What the task requires => Look through the material below and copy exactly the lines from the line with "G20 para a agenda" to the line with "ekologiczne i lokalnie wytwarzane wspiera", those two lines included.

┌─ Data for analysis

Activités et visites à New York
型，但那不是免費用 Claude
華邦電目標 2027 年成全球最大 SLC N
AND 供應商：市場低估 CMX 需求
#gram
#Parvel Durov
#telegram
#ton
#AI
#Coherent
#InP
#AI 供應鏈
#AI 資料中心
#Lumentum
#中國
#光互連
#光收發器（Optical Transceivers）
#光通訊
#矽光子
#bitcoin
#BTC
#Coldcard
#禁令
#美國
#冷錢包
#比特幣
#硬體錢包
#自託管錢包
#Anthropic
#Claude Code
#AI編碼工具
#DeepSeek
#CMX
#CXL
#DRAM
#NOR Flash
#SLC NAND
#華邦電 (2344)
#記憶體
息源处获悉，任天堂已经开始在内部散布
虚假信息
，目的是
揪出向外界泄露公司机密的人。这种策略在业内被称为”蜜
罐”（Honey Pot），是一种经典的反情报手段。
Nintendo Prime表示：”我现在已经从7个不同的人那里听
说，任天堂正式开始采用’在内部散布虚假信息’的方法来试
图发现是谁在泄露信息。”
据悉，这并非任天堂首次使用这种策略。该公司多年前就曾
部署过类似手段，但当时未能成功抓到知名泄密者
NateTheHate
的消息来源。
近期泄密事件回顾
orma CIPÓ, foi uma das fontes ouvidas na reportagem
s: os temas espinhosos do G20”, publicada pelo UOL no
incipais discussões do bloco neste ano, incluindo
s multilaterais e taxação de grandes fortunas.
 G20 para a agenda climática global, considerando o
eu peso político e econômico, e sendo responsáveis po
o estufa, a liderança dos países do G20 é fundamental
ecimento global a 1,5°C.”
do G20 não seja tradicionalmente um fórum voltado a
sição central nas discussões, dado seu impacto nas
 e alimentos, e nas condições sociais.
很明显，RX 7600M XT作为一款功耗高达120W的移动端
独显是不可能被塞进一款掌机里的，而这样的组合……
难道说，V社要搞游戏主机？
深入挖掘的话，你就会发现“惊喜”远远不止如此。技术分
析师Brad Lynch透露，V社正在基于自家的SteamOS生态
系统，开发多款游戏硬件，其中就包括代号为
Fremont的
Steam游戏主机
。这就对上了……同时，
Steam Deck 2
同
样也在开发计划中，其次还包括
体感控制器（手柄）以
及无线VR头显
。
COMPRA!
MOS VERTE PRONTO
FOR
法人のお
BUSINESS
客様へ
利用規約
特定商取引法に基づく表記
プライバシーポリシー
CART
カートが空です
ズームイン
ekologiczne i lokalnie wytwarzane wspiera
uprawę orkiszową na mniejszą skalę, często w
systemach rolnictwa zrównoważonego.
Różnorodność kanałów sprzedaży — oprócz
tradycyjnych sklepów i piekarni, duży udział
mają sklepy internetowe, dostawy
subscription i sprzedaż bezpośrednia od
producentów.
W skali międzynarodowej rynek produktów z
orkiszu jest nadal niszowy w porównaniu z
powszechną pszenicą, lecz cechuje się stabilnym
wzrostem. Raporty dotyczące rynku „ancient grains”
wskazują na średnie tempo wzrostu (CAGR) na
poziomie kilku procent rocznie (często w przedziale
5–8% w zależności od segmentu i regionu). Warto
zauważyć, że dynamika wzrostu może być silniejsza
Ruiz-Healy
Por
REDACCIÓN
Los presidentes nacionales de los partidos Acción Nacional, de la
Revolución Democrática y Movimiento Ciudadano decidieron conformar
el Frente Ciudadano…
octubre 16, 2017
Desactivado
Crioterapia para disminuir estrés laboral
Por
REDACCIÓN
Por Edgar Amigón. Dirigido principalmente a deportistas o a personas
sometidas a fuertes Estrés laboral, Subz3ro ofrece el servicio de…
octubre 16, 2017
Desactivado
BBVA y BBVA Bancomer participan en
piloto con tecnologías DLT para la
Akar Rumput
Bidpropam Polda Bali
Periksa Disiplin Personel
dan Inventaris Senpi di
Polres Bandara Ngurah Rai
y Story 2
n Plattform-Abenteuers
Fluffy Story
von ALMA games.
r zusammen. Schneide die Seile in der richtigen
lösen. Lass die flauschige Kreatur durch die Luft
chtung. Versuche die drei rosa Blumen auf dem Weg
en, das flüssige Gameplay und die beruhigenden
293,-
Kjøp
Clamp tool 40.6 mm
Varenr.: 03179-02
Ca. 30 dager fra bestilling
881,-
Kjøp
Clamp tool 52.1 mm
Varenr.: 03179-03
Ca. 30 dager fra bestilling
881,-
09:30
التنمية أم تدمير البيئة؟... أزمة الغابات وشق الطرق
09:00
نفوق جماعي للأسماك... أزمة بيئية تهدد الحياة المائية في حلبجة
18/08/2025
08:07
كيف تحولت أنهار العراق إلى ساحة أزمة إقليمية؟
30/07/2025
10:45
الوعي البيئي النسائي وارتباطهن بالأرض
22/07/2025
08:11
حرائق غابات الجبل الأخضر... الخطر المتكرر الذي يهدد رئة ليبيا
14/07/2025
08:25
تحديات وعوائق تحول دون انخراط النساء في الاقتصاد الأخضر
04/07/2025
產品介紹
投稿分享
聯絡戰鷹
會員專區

└─

Result =>
 G20 para a agenda climática global, considerando o
eu peso político e econômico, e sendo responsáveis po
o estufa, a liderança dos países do G20 é fundamental
ecimento global a 1,5°C.”
do G20 não seja tradicionalmente um fórum voltado a
sição central nas discussões, dado seu impacto nas
 e alimentos, e nas condições sociais.
很明显，RX 7600M XT作为一款功耗高达120W的移动端
独显是不可能被塞进一款掌机里的，而这样的组合……
难道说，V社要搞游戏主机？
深入挖掘的话，你就会发现“惊喜”远远不止如此。技术分
析师Brad Lynch透露，V社正在基于自家的SteamOS生态
系统，开发多款游戏硬件，其中就包括代号为
Fremont的
Steam游戏主机
。这就对上了……同时，
Steam Deck 2
同
样也在开发计划中，其次还包括
体感控制器（手柄）以
及无线VR头显
。
COMPRA!
MOS VERTE PRONTO
FOR
法人のお
BUSINESS
客様へ
利用規約
特定商取引法に基づく表記
プライバシーポリシー
CART
カートが空です
ズームイン
ekologiczne i lokalnie wytwarzane wspiera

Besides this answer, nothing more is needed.